Among 63,675 patients with a history of COVID-19, 1724 (2.7%) had a PASC diagnosis. PASC prevalence within three months of infection ranged from 0.18% to 1.8%. The post-COVID-19 PheWAS identified enrichment of all 29 PASC symptoms among cases, with 27 reaching phenome-wide significance. Additional enriched diagnoses included musculoskeletal, infectious, and digestive disorders. The pre-COVID-19 PheWAS identified seven significantly associated phenotypes, including irritable bowel syndrome (IBS), concussion, and nausea/vomiting. The acute-COVID-19 PheWAS identified 69 significantly associated phenotypes, predominantly respiratory and circulatory symptoms. Sensitivity analyses largely supported these findings. Both pre- and acute-COVID-19 PheRSs showed some discriminatory ability but low accuracy in predicting individual-level PASC risk (AAUC < 0.7). However, combined PheRSs identified a quarter of the cohort with a history of COVID-19 with a 3.5-fold increased risk for PASC compared to the bottom 50%. This suggests clinical utility for risk stratification and identification of vulnerable individuals.

This study provides valuable insights into the complex nature of PASC by identifying predisposing and presenting features across different time periods. The findings confirm previously reported associations between pre-existing conditions and PASC risk, such as respiratory symptoms and circulatory diseases. The identification of novel associations, such as IBS and concussion as pre-disposing factors, warrants further investigation. The relatively low accuracy of PheRSs for individual-level prediction highlights the inherent challenges in predicting PASC, potentially due to factors like the heterogeneity of PASC, evolving definitions of PASC, and the limitations of EHR data. The observation that combined PheRSs could effectively stratify risk, however, suggests that these scores may still be valuable tools for identifying high-risk individuals. This identification of a substantial group of individuals at higher risk allows for targeted interventions and protective measures, potentially mitigating PASC burden.

This study identified known and potentially novel pre-disposing conditions for PASC using a PheWAS approach. While the PheRSs demonstrated limited accuracy for individual-level prediction, they show promise for risk stratification. Future research should explore more sophisticated predictive models, incorporate additional data types, and investigate the causal relationships between identified risk factors and PASC development.

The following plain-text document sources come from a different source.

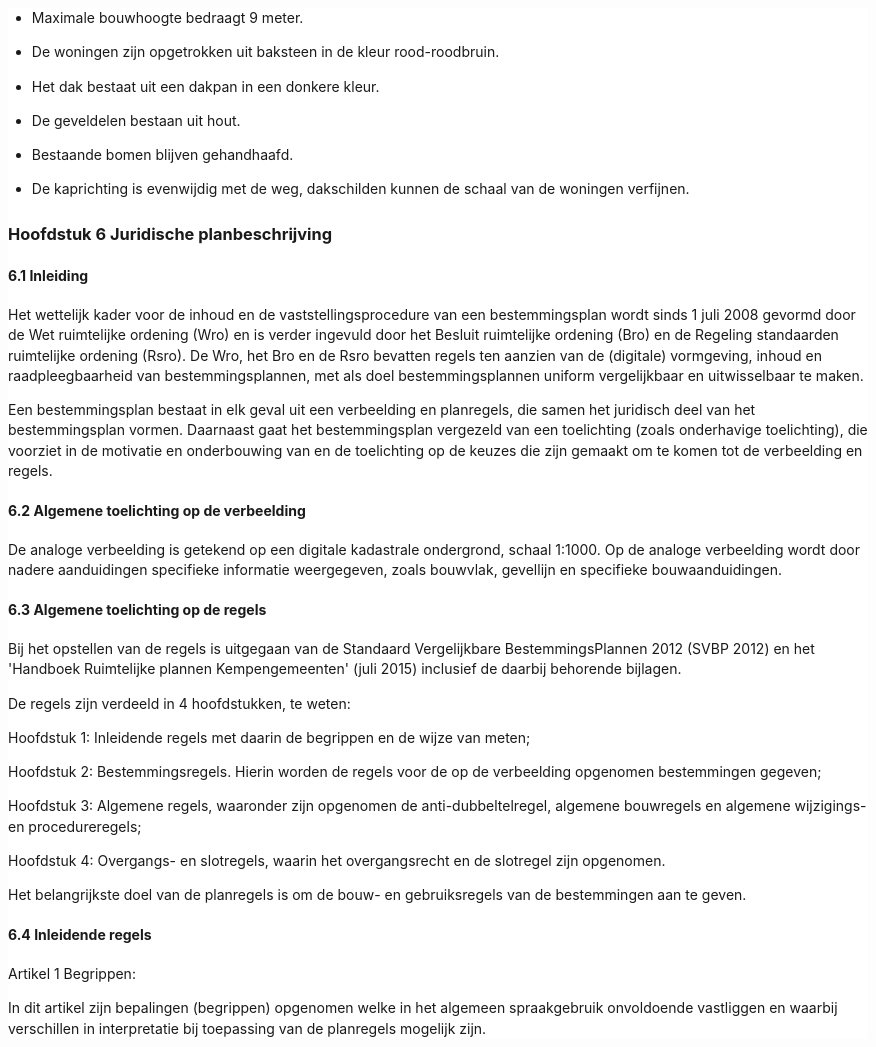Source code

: * Maximale bouwhoogte bedraagt 9 meter.

* De woningen zijn opgetrokken uit baksteen in de kleur rood\-roodbruin.

* Het dak bestaat uit een dakpan in een donkere kleur.

* De geveldelen bestaan uit hout.

* Bestaande bomen blijven gehandhaafd.

* De kaprichting is evenwijdig met de weg, dakschilden kunnen de schaal van de woningen verfijnen.

### Hoofdstuk 6 Juridische planbeschrijving

#### 6\.1 Inleiding

Het wettelijk kader voor de inhoud en de vaststellingsprocedure van een bestemmingsplan wordt sinds 1 juli 2008 gevormd door de Wet ruimtelijke ordening (Wro) en is verder ingevuld door het Besluit ruimtelijke ordening (Bro) en de Regeling standaarden ruimtelijke ordening (Rsro). De Wro, het Bro en de Rsro bevatten regels ten aanzien van de (digitale) vormgeving, inhoud en raadpleegbaarheid van bestemmingsplannen, met als doel bestemmingsplannen uniform vergelijkbaar en uitwisselbaar te maken.

Een bestemmingsplan bestaat in elk geval uit een verbeelding en planregels, die samen het juridisch deel van het bestemmingsplan vormen. Daarnaast gaat het bestemmingsplan vergezeld van een toelichting (zoals onderhavige toelichting), die voorziet in de motivatie en onderbouwing van en de toelichting op de keuzes die zijn gemaakt om te komen tot de verbeelding en regels.

#### 6\.2 Algemene toelichting op de verbeelding

De analoge verbeelding is getekend op een digitale kadastrale ondergrond, schaal 1:1000\. Op de analoge verbeelding wordt door nadere aanduidingen specifieke informatie weergegeven, zoals bouwvlak, gevellijn en specifieke bouwaanduidingen.

#### 6\.3 Algemene toelichting op de regels

Bij het opstellen van de regels is uitgegaan van de Standaard Vergelijkbare BestemmingsPlannen 2012 (SVBP 2012\) en het 'Handboek Ruimtelijke plannen Kempengemeenten' (juli 2015\) inclusief de daarbij behorende bijlagen.

De regels zijn verdeeld in 4 hoofdstukken, te weten:

Hoofdstuk 1: Inleidende regels met daarin de begrippen en de wijze van meten;

Hoofdstuk 2: Bestemmingsregels. Hierin worden de regels voor de op de verbeelding opgenomen bestemmingen gegeven;

Hoofdstuk 3: Algemene regels, waaronder zijn opgenomen de anti\-dubbeltelregel, algemene bouwregels en algemene wijzigings\- en procedureregels;

Hoofdstuk 4: Overgangs\- en slotregels, waarin het overgangsrecht en de slotregel zijn opgenomen.

Het belangrijkste doel van de planregels is om de bouw\- en gebruiksregels van de bestemmingen aan te geven.

#### 6\.4 Inleidende regels

Artikel 1 Begrippen:

In dit artikel zijn bepalingen (begrippen) opgenomen welke in het algemeen spraakgebruik onvoldoende vastliggen en waarbij verschillen in interpretatie bij toepassing van de planregels mogelijk zijn.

This could significantly contribute to earlier detection and intervention for PASC.

The study's limitations include the potential for underdiagnosis of PASC due to evolving diagnostic criteria and awareness, selection bias due to focusing on patients seen at Michigan Medicine, and the inherent limitations of EHR data. The relatively low prevalence of PASC in the cohort might have impacted the predictive performance of the models. Further studies with larger, more diverse cohorts and incorporating additional data such as laboratory results and medication information are needed to improve the prediction and understanding of PASC.